The stunning images in the BBC’s acclaimed ‘The Blue Planet’ natural history series have been dramatically improved by the BBC’s conversion of the series to high definition for international distribution. The upconversion from standard definition was carried out using Alchemist Platinum, the latest generation of the motion compensated converter from Snell & Wilcox.
Narrated by Sir David Attenborough, The Blue Planet, a £7 million U.K. (or approximately $10 million U.S.) co-production for the BBC, is an epic eight-part series exploring the wonders of the earth’s oceans and its inhabitants. It first airs in the U.S. on the Discovery Network on January 27th.
KBS (Korean Broadcasting Services) had already purchased the series in standard resolution, but recently requested that it be delivered in high definition as well.
The program production involved more than 40 film crews over the course of five years, often working in some of the most inhospitable terrain on land or under sea.
The source material varied from a wide range of film and video formats — including frame and field-based animation. Because of the number of crews involved, it was impossible to determine the technical specifications of each piece of footage.
The wide range of format input presented a problem, because while many format converters can work well with a single format (for example, film), they are not designed to handle mixed media material.
According to BBC resources’ technology development manager, Andy King, who was responsible for the HD conversion: “Wildlife programs are traditionally shot on film, with much material acquired at upwards of 40 frames per second in order to capture motion and detail correctly. This tends to give a slight slow motion effect that enables the viewer to see what is going on.
“However, for many of the underwater sequences it was important to give a sense of speed, so video running at 50i was more appropriate. Shooting video underwater is also easier because the cameras are smaller, and you can spend more time filming before you have to change rolls. Having so much video footage interspersed with the film footage was a change that presented a particular challenge in providing a seamless transfer to HD.”
King was aware that broadcast manufacturer Snell & Wilcox had recently introduced “Alchemist Platinum”, its new breed of motion-compensated standards converter — with the important option of a high definition output.
“The motion compensation was of particular importance to us for archive and BBC delivery specifications,” said King. “The series was always going to be mastered at 625/50i.
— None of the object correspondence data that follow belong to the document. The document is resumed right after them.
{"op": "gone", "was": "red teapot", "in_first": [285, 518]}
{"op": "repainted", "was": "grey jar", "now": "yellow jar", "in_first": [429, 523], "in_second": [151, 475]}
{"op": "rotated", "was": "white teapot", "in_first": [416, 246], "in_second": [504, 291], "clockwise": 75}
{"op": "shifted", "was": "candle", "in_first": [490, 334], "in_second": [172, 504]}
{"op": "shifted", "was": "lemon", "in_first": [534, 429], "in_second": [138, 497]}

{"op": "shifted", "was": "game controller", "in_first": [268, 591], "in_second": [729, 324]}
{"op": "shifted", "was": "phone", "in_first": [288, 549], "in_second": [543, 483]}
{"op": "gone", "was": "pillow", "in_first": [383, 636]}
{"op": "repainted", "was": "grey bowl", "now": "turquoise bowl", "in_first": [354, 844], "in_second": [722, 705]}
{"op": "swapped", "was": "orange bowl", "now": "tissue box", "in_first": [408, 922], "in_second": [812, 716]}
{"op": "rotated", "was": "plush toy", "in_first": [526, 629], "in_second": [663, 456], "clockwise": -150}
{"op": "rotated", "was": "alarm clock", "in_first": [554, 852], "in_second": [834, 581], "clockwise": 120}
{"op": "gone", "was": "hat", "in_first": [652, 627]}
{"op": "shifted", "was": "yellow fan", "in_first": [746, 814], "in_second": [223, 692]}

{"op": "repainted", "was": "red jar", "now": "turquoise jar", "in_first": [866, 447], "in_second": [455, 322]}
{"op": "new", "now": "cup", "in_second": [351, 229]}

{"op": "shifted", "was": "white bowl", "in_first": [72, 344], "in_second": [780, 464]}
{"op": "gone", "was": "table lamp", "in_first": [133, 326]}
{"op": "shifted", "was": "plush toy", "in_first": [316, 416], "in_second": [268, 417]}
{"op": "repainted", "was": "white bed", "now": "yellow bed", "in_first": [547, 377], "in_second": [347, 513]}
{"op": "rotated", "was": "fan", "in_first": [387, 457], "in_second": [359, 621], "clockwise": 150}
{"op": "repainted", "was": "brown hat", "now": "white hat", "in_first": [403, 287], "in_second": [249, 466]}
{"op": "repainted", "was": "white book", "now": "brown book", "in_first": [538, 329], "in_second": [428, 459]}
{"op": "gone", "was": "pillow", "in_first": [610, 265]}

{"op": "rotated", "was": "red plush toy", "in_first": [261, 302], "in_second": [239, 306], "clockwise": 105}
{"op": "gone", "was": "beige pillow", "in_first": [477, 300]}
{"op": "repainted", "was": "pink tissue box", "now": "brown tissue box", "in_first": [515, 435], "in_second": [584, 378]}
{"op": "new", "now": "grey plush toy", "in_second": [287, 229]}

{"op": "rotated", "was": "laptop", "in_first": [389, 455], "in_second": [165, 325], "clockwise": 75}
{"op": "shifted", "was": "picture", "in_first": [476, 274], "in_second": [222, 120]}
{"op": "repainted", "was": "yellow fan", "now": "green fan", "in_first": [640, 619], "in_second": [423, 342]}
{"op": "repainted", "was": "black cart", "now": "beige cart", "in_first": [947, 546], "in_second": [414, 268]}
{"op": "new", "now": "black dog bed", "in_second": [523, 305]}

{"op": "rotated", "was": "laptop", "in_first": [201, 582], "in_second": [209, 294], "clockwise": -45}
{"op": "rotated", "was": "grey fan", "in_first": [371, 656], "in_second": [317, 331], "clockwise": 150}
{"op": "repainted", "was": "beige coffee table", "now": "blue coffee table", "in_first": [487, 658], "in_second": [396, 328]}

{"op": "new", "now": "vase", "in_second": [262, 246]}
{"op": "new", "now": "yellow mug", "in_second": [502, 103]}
Making the seamless conversion to 1080/59.94i was extremely important, and we are delighted with the results.”
According to Snell & Wilcox chief technology engineer, Andy Major: “The fact that a significant percentage of the original material was shot on video is very significant to the use of Alchemist Platinum for the HD upconversion.
There are a number of solutions for upconverting film-based material, but Platinum is the only commercially available product that will perform a true, single-step, motion-compensated upconversion of video with frame rate change. Hence the resulting HD output — of film and/or video — has the added benefit of accurate motion portrayal, as well as high resolution.”
The video was mastered at BBC Post Production, Bristol, which for quality purposes insists on uncompressed program editing. This results in high quality, noise free, SD masters that will upconvert extremely well.
The reason for this is that if compressed tape or disk stores are used in the editing process, the process of multiple-compression passes causes artefact build up, which may not be visible in SD, but will be visually unacceptable once the material has been upconverted to HD. In order to maximize the picture quality of any future HD conversion of SD material, it’s important to stay in the uncompressed domain during mastering.
According to Major: “Alchemist Platinum is essential for converting uncompressed SD material because it is 12-bit, 4:4:4, and ‘transparent’.
Other converters on the market are only really aimed at ‘format conversion’.
Format converters work well when there is a no frame rate change involved, or when the material is 100 per cent film-based, but they would have been totally inappropriate for this type of mixed media material.”
It begs the question: Why not shoot everything in HD to start with?
Andy King responds: “In a perfect world, that would be ideal, although HD video does not yet give us all the features of film. It’s also not practical because of costs, the extensive use of SD archives in natural history programs, and the difficulty of getting all crews to shoot in the same format. Anybody want to pay for 40 crews to have HD cameras?
“The answer for the time being is to master in 625/50 standard definition with uncompressed editing tools — then simply upconvert the final program.
“The work on The Blue Planet has been so successful that we’re now looking at a considerable inventory of programming that would benefit from HD conversion.”